Please gather and copy every line in the entries below that contains the string "History". Only matches with the same capitalization count.

:: Listed records ::

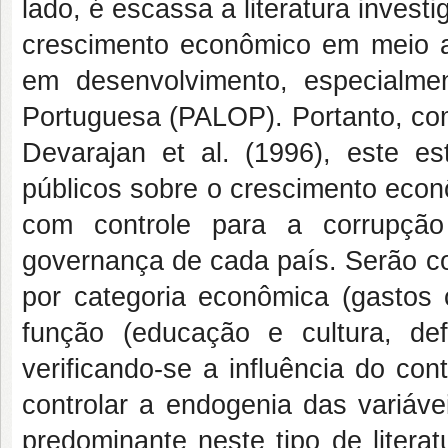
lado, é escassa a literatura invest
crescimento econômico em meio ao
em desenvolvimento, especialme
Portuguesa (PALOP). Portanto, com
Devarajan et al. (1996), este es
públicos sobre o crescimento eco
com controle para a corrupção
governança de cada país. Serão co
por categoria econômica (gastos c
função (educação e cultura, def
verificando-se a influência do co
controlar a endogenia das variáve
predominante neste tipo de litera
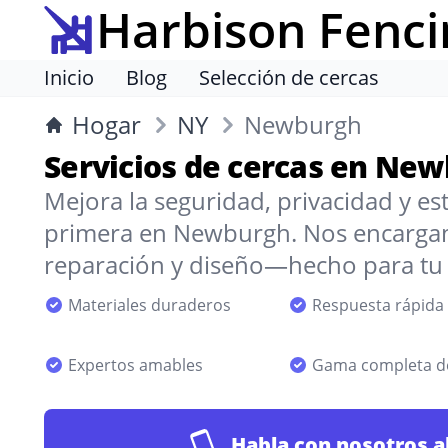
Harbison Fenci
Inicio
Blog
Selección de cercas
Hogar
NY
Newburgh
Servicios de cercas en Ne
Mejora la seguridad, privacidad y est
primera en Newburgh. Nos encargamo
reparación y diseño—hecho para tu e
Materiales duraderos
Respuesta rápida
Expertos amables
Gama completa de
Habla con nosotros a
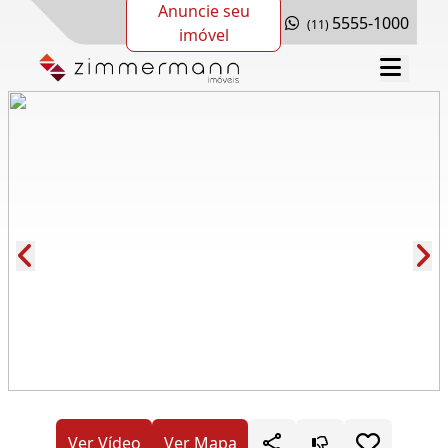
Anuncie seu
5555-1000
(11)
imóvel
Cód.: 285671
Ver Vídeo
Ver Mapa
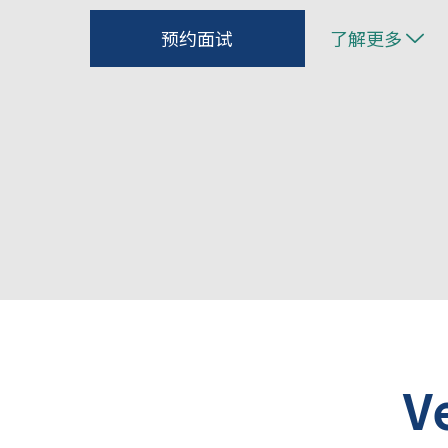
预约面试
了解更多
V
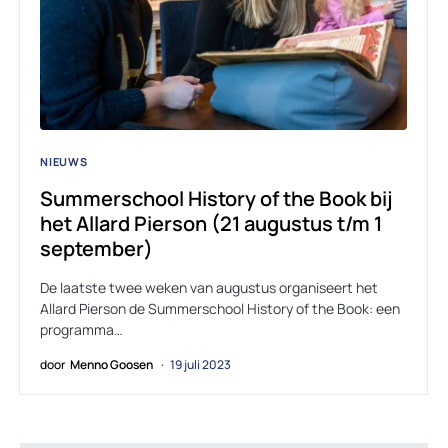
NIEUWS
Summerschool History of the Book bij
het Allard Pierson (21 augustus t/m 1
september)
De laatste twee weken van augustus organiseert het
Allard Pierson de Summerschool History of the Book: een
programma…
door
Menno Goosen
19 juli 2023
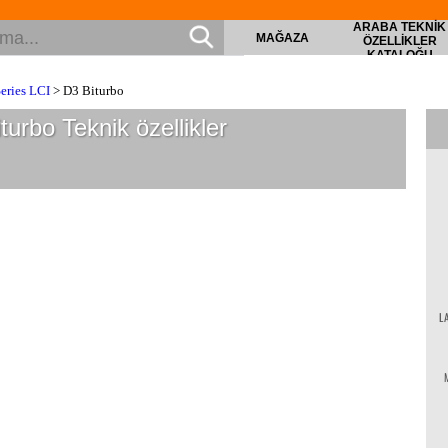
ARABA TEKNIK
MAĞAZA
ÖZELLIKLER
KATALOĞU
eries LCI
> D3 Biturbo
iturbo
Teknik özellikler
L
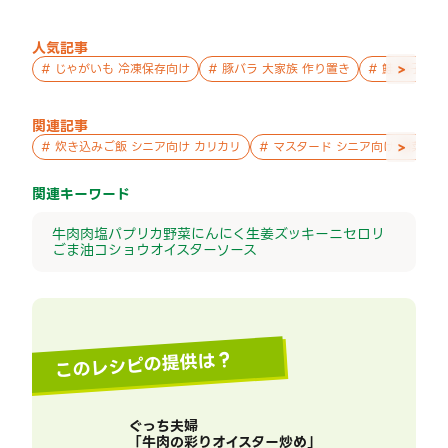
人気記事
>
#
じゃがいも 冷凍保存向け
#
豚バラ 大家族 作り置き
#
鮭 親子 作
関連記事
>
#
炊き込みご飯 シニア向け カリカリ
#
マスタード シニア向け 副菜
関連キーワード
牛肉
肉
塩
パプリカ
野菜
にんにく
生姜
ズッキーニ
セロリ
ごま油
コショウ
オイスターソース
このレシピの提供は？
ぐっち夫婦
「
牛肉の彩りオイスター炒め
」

:::
:: Listed records ::

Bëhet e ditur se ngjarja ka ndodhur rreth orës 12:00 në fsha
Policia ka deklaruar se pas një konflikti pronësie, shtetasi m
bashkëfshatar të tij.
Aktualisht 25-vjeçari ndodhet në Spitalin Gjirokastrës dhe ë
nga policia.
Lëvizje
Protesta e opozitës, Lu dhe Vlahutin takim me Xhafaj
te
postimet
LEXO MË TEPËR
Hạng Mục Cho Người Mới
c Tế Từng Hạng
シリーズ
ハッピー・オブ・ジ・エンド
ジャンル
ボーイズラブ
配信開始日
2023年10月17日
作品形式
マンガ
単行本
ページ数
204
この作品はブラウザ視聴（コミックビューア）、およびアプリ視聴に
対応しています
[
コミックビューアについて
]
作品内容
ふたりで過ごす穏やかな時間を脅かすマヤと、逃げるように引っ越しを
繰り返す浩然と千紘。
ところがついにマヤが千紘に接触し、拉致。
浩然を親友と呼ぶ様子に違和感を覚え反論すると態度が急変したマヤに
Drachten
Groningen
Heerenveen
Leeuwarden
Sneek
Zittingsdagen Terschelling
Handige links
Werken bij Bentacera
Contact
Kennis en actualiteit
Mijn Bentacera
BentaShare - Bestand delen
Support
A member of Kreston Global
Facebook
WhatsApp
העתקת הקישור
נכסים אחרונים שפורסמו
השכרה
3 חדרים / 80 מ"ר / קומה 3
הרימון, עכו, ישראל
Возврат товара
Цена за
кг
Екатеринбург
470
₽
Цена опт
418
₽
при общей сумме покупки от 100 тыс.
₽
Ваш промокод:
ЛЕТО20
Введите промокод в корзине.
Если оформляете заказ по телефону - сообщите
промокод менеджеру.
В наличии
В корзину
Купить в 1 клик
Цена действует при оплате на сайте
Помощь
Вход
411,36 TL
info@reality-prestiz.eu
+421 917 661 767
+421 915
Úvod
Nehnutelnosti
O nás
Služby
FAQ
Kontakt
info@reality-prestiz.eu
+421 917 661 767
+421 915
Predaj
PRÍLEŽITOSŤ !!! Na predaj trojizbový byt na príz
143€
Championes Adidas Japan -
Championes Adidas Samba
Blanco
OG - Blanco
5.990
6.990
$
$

:::

Written answer:
Summerschool History of the Book bij
Allard Pierson de Summerschool History of the Book: een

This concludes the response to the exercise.